Eight years later, The Watcher still has a way of infecting their lives; there are reminders of the situation all around town. (The Broadduses still live in Westfield in a lovely, albeit smaller, house.) Derek admits to having had a difficult time getting beyond his obsession with the case and what it did to their lives. “I had just turned 40 when we bought the house,” he joked to me a few years ago. “I am now 93 years old.” But the Broadduses try to avoid thinking or talking about The Watcher, which only adds stress. They prefer to move on and have turned down offers to go on just about every television network and declined interest from documentarians hoping to try and solve the case, not wanting to put their lives on-camera.
Pretty much everyone I spoke to in Westfield believes the Broadduses made a killing by giving Netflix the right to adapt their story. One neighbor told me she’d heard that the Broadduses pocketed close to $10 million. In reality, the money from Netflix didn’t even cover their losses on the house.
In 2018, a number of major film and TV producers expressed interest in acquiring the rights to adapt our article and their life story — one horror producer offered to buy 657 Boulevard, hoping to use the house as a set. The Broadduses had little interest in giving someone the right to make a piece of entertainment out of the worst years of their life, but they had prior experience with Hollywood telling their story even without their permission: In 2016, Lifetime released a movie called The Watcher with enough artistic license — the film’s couple is biracial, and the letters come from “The Raven” — that the Broadduses couldn’t halt its release.
Selling the rights offered a modicum of control, although the Broadduses wanted little involvement.

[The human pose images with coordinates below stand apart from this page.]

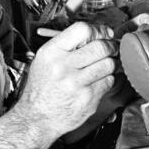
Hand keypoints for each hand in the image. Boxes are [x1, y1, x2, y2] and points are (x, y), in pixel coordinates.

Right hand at [15, 21, 117, 138]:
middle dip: (111, 46)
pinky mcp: (88, 98)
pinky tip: (98, 80)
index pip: (83, 30)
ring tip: (106, 64)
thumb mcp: (45, 60)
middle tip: (111, 48)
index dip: (98, 30)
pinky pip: (108, 81)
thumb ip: (67, 45)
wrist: (37, 118)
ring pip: (109, 64)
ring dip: (112, 62)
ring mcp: (77, 84)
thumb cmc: (42, 88)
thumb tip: (98, 34)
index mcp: (51, 52)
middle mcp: (63, 67)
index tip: (104, 33)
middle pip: (101, 46)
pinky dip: (107, 79)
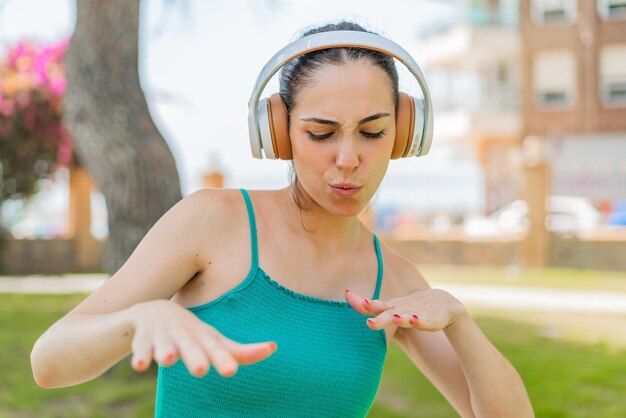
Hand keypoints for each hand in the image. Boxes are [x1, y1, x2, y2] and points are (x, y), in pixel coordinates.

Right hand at [128, 300, 276, 377]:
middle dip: (195, 357)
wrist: (152, 311)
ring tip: (167, 359)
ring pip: (164, 346)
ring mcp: (163, 336)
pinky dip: (140, 356)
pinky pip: (140, 348)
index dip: (223, 359)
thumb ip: (241, 352)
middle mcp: (185, 335)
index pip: (215, 350)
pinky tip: (139, 365)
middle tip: (201, 370)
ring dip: (165, 352)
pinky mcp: (143, 340)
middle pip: (191, 348)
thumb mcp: (214, 341)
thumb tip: (273, 348)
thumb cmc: (192, 333)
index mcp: (204, 338)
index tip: (231, 371)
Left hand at [344, 288, 466, 331]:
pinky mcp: (431, 320)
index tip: (347, 294)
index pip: (375, 306)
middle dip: (378, 317)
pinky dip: (421, 321)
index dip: (362, 304)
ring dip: (400, 318)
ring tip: (394, 319)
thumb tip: (347, 296)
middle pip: (388, 313)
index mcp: (392, 308)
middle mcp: (402, 309)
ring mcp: (416, 313)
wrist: (443, 302)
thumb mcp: (391, 309)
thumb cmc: (410, 307)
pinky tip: (416, 320)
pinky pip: (425, 321)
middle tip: (368, 322)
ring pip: (406, 317)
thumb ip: (371, 308)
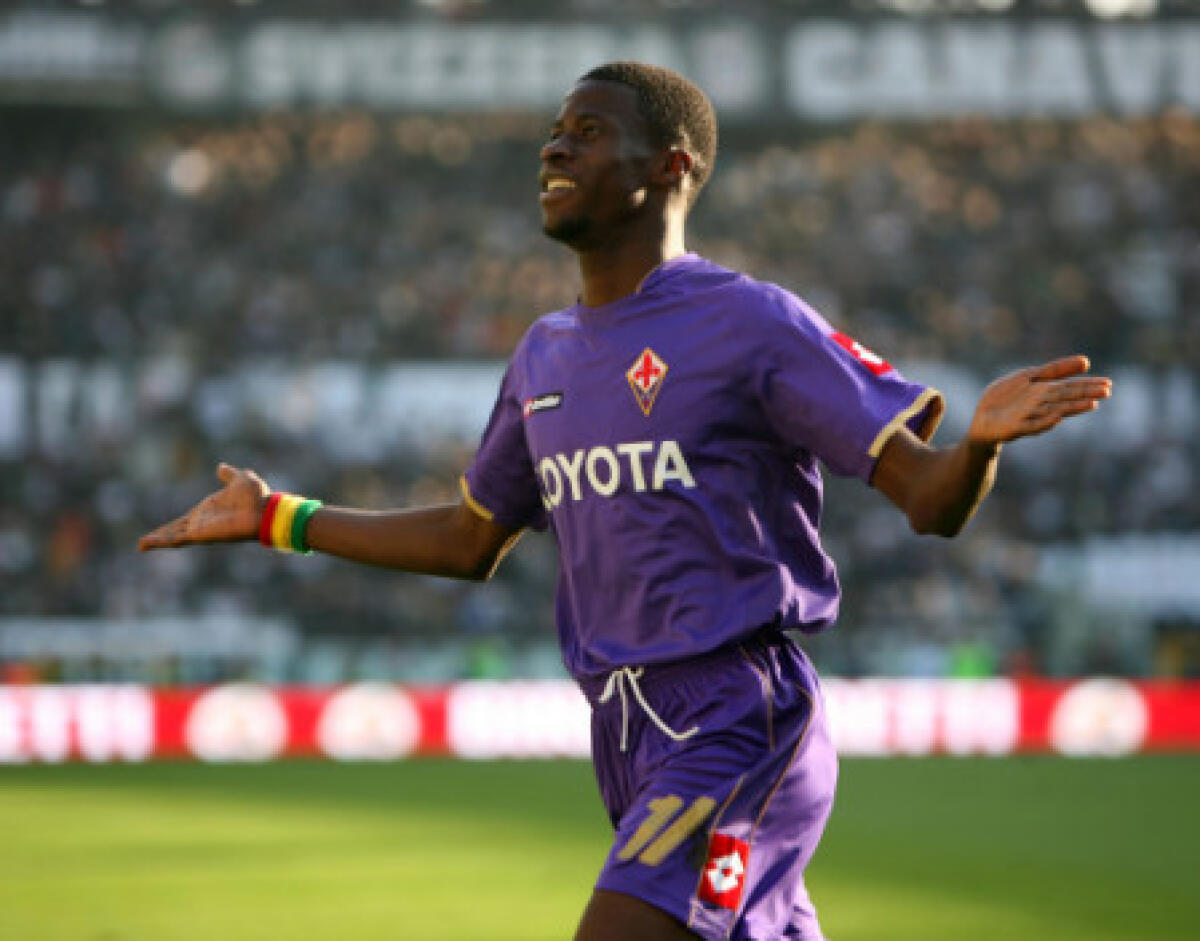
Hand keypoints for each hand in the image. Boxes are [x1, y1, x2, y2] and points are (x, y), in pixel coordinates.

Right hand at [138, 463, 269, 550]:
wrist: (265, 510)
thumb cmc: (257, 497)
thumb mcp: (240, 479)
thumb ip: (229, 475)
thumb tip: (221, 467)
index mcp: (209, 510)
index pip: (186, 520)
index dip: (173, 525)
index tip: (162, 530)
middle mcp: (202, 522)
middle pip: (176, 530)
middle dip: (161, 535)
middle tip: (144, 542)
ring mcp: (200, 529)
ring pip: (173, 536)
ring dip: (157, 539)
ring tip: (141, 545)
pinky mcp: (200, 534)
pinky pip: (177, 538)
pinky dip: (161, 540)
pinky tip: (146, 543)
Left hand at [967, 355, 1111, 447]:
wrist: (982, 420)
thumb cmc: (1006, 397)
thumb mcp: (1028, 376)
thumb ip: (1054, 370)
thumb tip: (1086, 361)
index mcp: (1045, 391)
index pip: (1070, 386)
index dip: (1088, 385)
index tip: (1108, 383)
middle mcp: (1041, 404)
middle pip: (1065, 397)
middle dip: (1085, 394)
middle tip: (1107, 392)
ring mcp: (1029, 417)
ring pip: (1054, 410)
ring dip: (1072, 407)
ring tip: (1091, 404)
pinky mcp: (1015, 428)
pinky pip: (1032, 425)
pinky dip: (1044, 422)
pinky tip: (1058, 417)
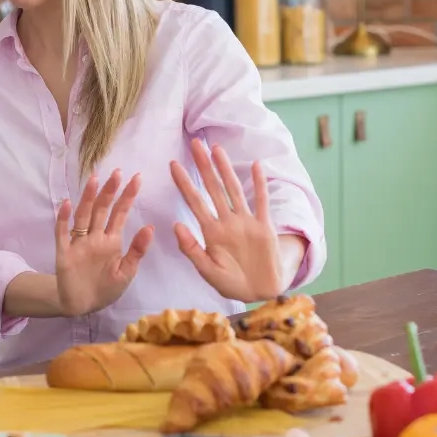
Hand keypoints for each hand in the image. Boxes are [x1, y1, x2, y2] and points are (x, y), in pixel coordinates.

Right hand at [55, 170, 153, 315]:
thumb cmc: (105, 288)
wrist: (82, 306)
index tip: (137, 178)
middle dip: (110, 191)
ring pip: (84, 216)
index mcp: (112, 241)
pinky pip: (62, 233)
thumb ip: (137, 251)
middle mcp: (95, 237)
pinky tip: (67, 204)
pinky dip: (63, 219)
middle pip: (102, 209)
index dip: (128, 196)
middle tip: (118, 172)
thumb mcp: (126, 272)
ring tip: (94, 180)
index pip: (120, 213)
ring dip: (88, 198)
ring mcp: (79, 243)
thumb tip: (150, 227)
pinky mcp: (64, 253)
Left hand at [170, 139, 282, 302]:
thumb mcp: (206, 271)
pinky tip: (257, 166)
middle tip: (195, 144)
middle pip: (213, 188)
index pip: (194, 201)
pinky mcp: (264, 227)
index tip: (173, 164)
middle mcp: (227, 222)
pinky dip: (260, 184)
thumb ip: (191, 249)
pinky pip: (262, 202)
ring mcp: (246, 222)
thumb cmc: (231, 283)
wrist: (259, 292)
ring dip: (226, 169)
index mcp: (211, 232)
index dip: (184, 183)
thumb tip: (175, 225)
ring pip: (234, 190)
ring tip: (217, 149)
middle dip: (203, 167)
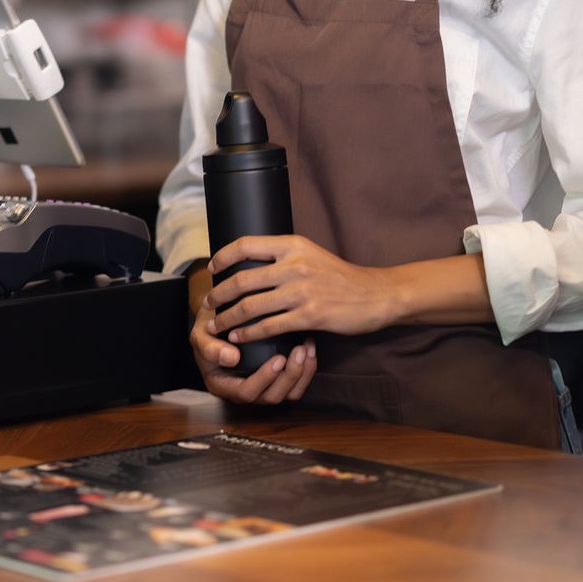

They made only two requests and a suggestion to the production team: that the show not use their name, that the onscreen family look as little like theirs as possible (Naomi Watts and Bobby Cannavale have two kids rather than three), and that they wouldn’t mind it if the fictional house burned to the ground.
The Broadduses have not seen the show. Derek doesn’t plan to watch it. Seeing the trailer was stressful enough.
At this point, there seem to be only two possibilities: a confession or a DNA match.
In 2020, the Broadduses asked the prosecutor to close the case and return the letters and DNA evidence to them, so that they could hand it over to the forensic genealogists themselves. The office declined to do so. The Broadduses say their offer to pay for the forensic genealogy in their case, and several others, still stands.